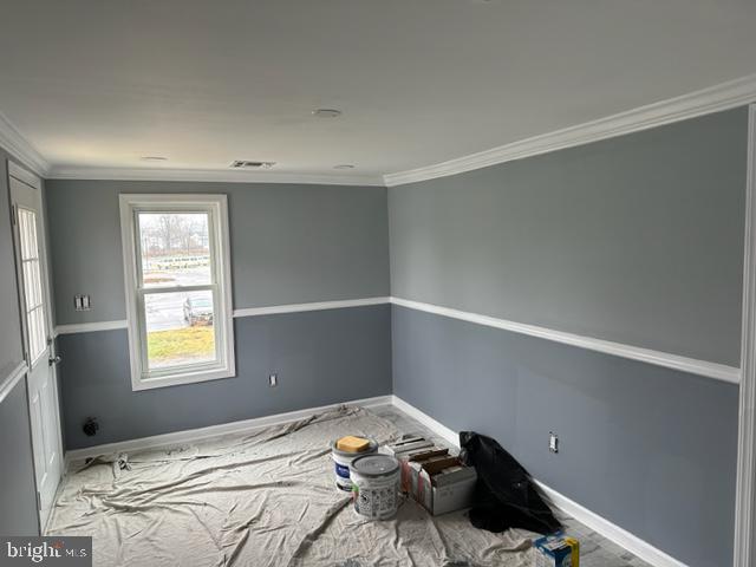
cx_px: 378
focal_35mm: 24
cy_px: 284
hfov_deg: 71.6
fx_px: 524
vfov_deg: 56.8
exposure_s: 1/121
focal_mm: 6.86
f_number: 1.78
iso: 200
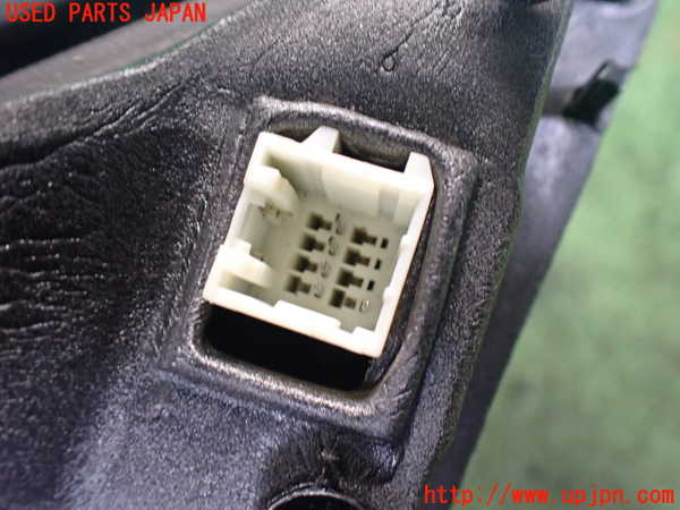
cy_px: 255
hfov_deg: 60.0
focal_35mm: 30
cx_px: 340
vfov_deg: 46.8
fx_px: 589
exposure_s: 1/40
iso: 800
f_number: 2.3
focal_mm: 5.4
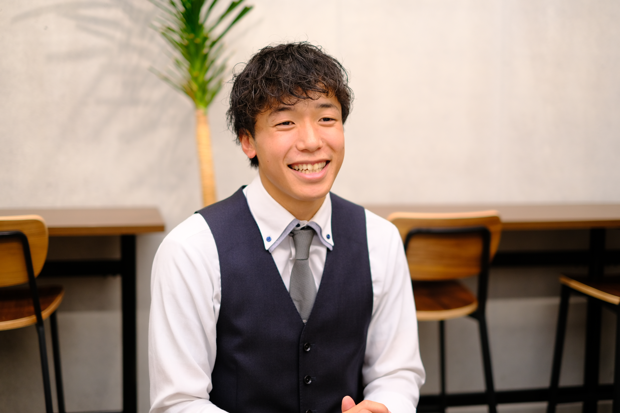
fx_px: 913
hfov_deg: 37.5
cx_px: 310
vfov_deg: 25.5
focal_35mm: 53
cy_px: 206
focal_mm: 35
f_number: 1.6
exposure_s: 1/160
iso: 320
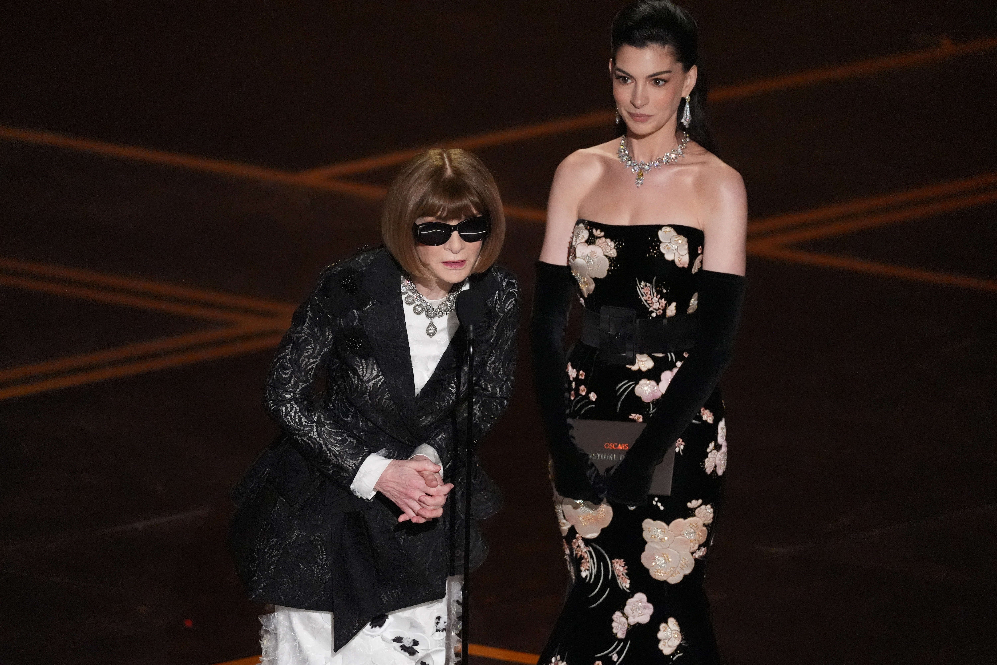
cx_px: 498
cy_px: 332
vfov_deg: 2.3
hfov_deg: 3.4
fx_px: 16615
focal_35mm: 600
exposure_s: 1/800
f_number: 4
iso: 10000
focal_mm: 600
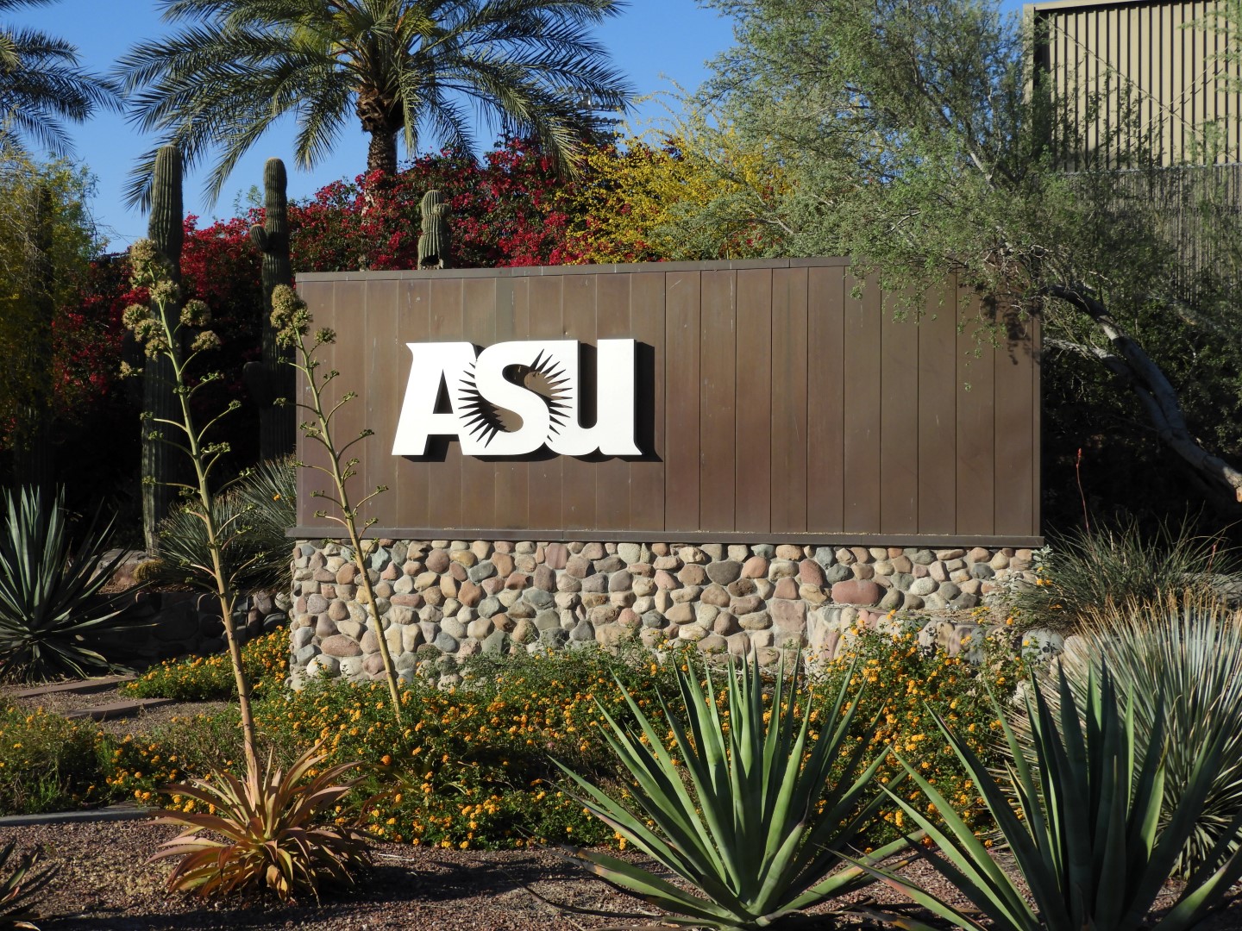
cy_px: 466
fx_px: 2153
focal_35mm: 60
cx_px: 621
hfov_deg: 32.2
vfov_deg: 24.4
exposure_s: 1/800
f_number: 4.2
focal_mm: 10.7
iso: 100
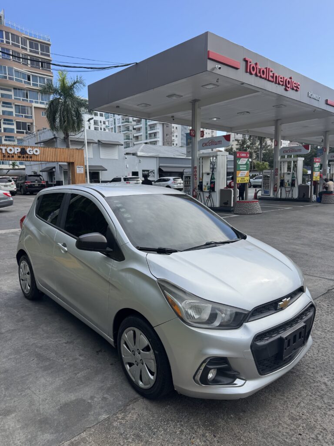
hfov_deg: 56.8
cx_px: 167
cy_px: 223
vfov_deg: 71.6
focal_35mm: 24
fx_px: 309
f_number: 1.78
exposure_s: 1/2506
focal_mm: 6.76
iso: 80
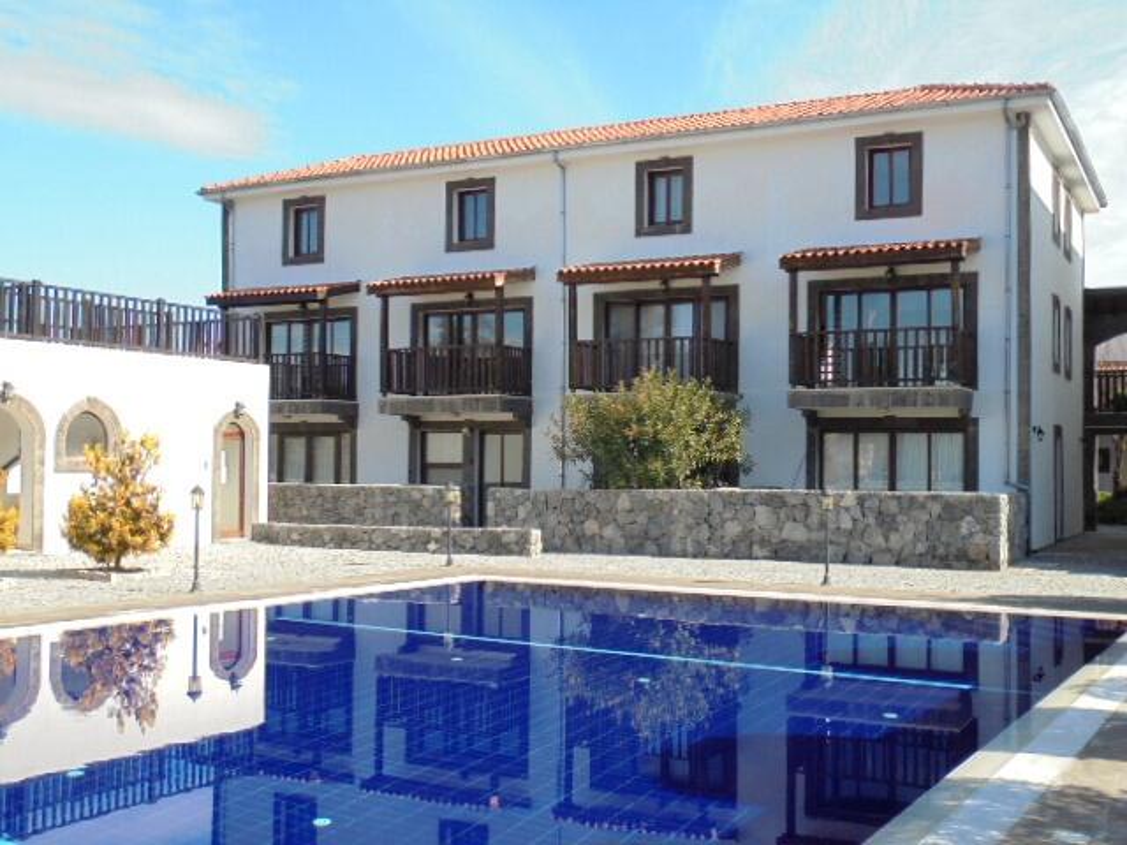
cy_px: 422
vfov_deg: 37.7
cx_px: 564
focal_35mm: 38
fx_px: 1237
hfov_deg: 49.0
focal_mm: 6.9
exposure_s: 1/400
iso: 100
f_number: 4.2
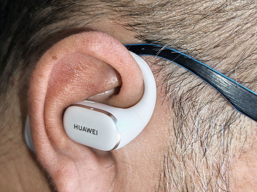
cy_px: 96
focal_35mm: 54
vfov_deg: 27.0
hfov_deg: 35.6
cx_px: 128
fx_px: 401
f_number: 2
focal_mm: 8.5
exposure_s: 1/98.4
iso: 64
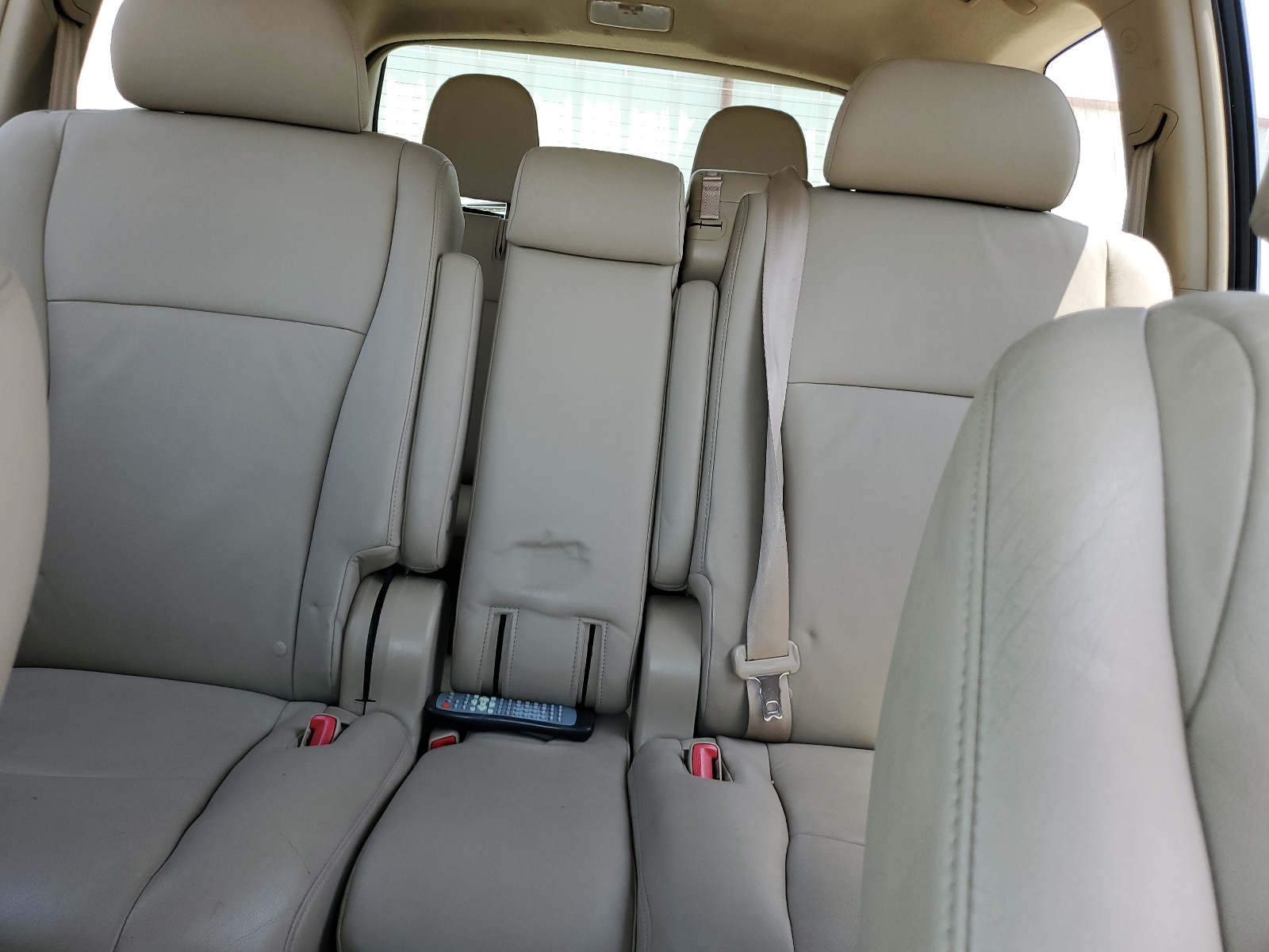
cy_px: 476
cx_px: 634
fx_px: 953
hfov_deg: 67.3
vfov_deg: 53.1
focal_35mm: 26
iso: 58
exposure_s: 1/120
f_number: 1.5
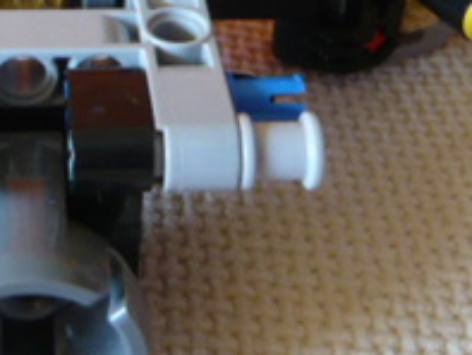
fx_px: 1242
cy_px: -62
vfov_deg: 15.7
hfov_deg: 20.9
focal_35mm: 91
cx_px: 7
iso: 160
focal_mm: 4.6
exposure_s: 1/30
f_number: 2.8
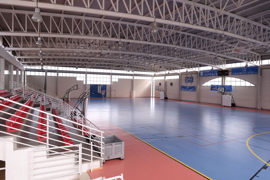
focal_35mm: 24
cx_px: 135
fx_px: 180
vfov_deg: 53.1
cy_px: 90
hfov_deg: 73.7
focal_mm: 15.9
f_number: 5
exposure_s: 1/125
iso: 400
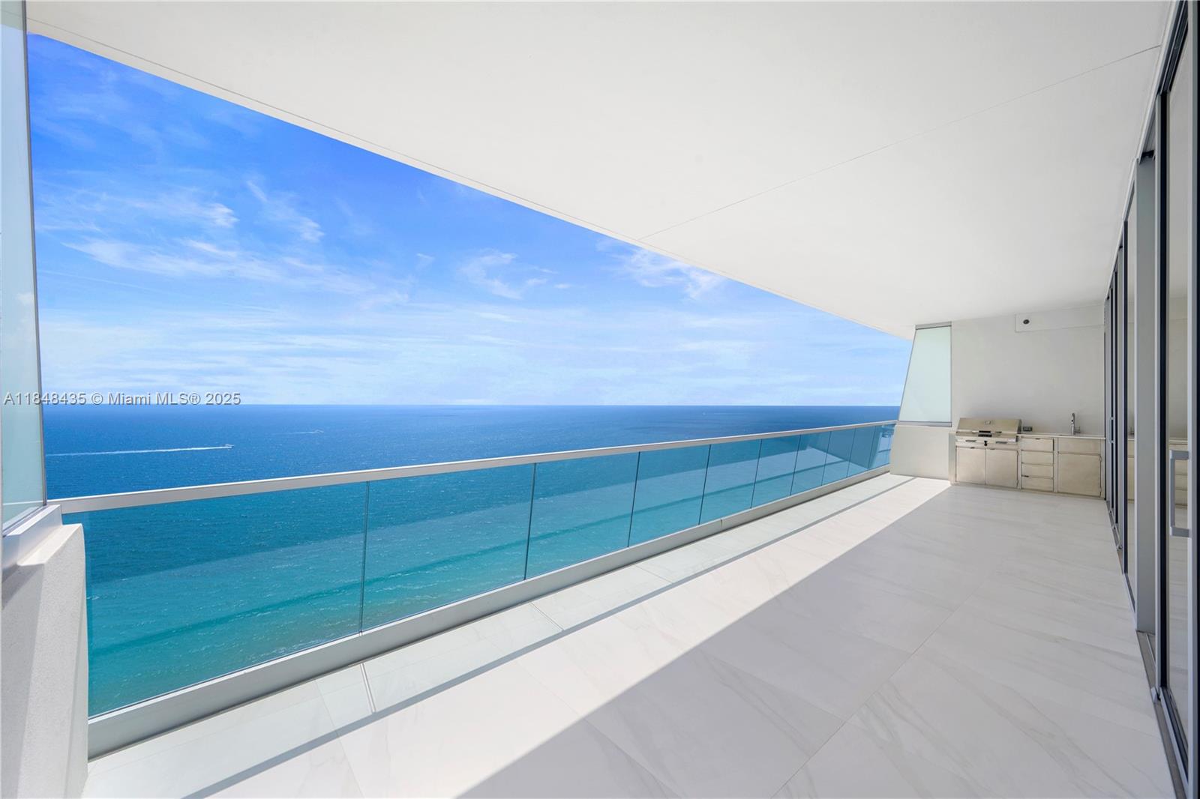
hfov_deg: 104.3
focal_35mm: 14
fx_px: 467
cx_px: 600
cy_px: 400
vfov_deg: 81.2
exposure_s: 1/100
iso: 100
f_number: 11
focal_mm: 14
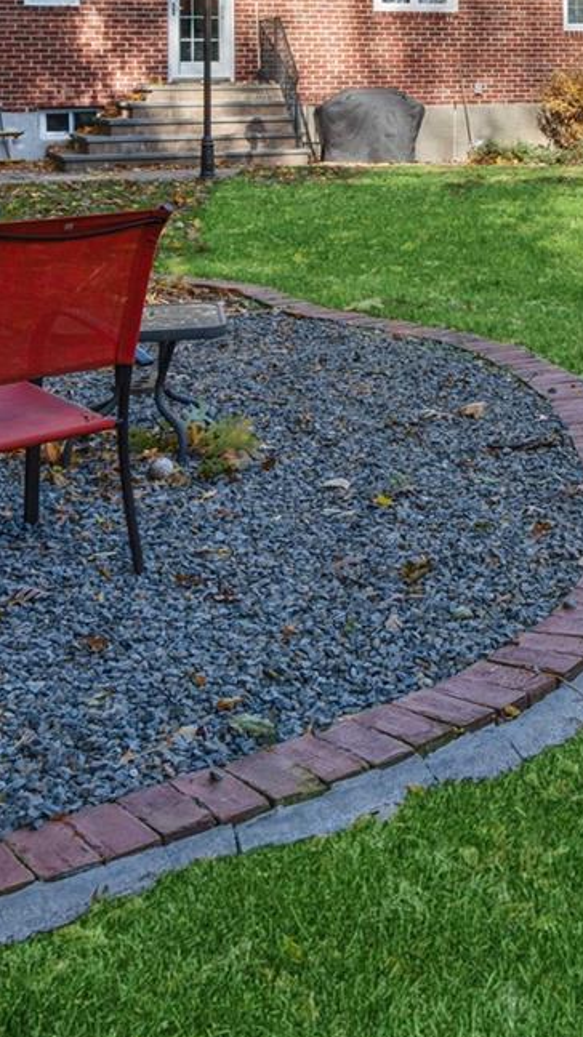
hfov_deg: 20.6
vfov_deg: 37.3
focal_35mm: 53
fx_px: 1458
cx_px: 756
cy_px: 156
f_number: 5.6
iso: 160
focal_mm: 16
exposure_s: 1/200
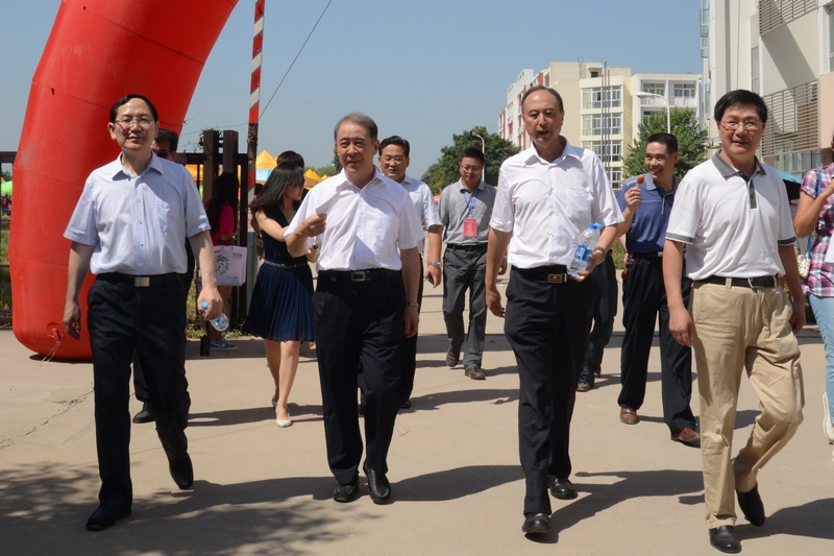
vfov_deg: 53.1
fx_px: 556
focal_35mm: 24
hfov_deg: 73.8
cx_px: 417
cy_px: 278
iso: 500
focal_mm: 24
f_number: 22
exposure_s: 1/250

Exercise requirements
Exactly as written, repeat the lines from the beginning of the entries up to and including the line with "vfov_deg: 15.7", but not the pictures.

Reply
cx_px: 378
focal_35mm: 24
cy_px: 284
hfov_deg: 71.6
fx_px: 524
vfov_deg: 56.8
exposure_s: 1/121
focal_mm: 6.86
f_number: 1.78
iso: 200
cy_px: 255
hfov_deg: 60.0
focal_35mm: 30
cx_px: 340
vfov_deg: 46.8
fx_px: 589
exposure_s: 1/40
iso: 800
f_number: 2.3
focal_mm: 5.4
fx_px: 913
hfov_deg: 37.5
cx_px: 310
vfov_deg: 25.5
focal_35mm: 53
cy_px: 206
focal_mm: 35
f_number: 1.6
exposure_s: 1/160
iso: 320
cx_px: 498
cy_px: 332
vfov_deg: 2.3
hfov_deg: 3.4
fx_px: 16615
focal_35mm: 600
exposure_s: 1/800
f_number: 4
iso: 10000
focal_mm: 600
cy_px: 466
fx_px: 2153
focal_35mm: 60
cx_px: 621
hfov_deg: 32.2
vfov_deg: 24.4
exposure_s: 1/800
f_number: 4.2
focal_mm: 10.7
iso: 100
hfov_deg: 56.8
cx_px: 167
cy_px: 223
vfov_deg: 71.6
focal_35mm: 24
fx_px: 309
f_number: 1.78
exposure_s: 1/2506
focal_mm: 6.76
iso: 80
cy_px: 422
vfov_deg: 37.7
cx_px: 564
focal_35mm: 38
fx_px: 1237
hfov_deg: 49.0
focal_mm: 6.9
exposure_s: 1/400
iso: 100
f_number: 4.2
cy_px: 96
focal_35mm: 54
vfov_deg: 27.0
hfov_deg: 35.6
cx_px: 128
fx_px: 401
f_number: 2
focal_mm: 8.5
exposure_s: 1/98.4
iso: 64
cy_px: 476
cx_px: 634
fx_px: 953
hfov_deg: 67.3
vfov_deg: 53.1
focal_35mm: 26
iso: 58
exposure_s: 1/120
f_number: 1.5
fx_px: 1242
cy_px: -62
vfov_deg: 15.7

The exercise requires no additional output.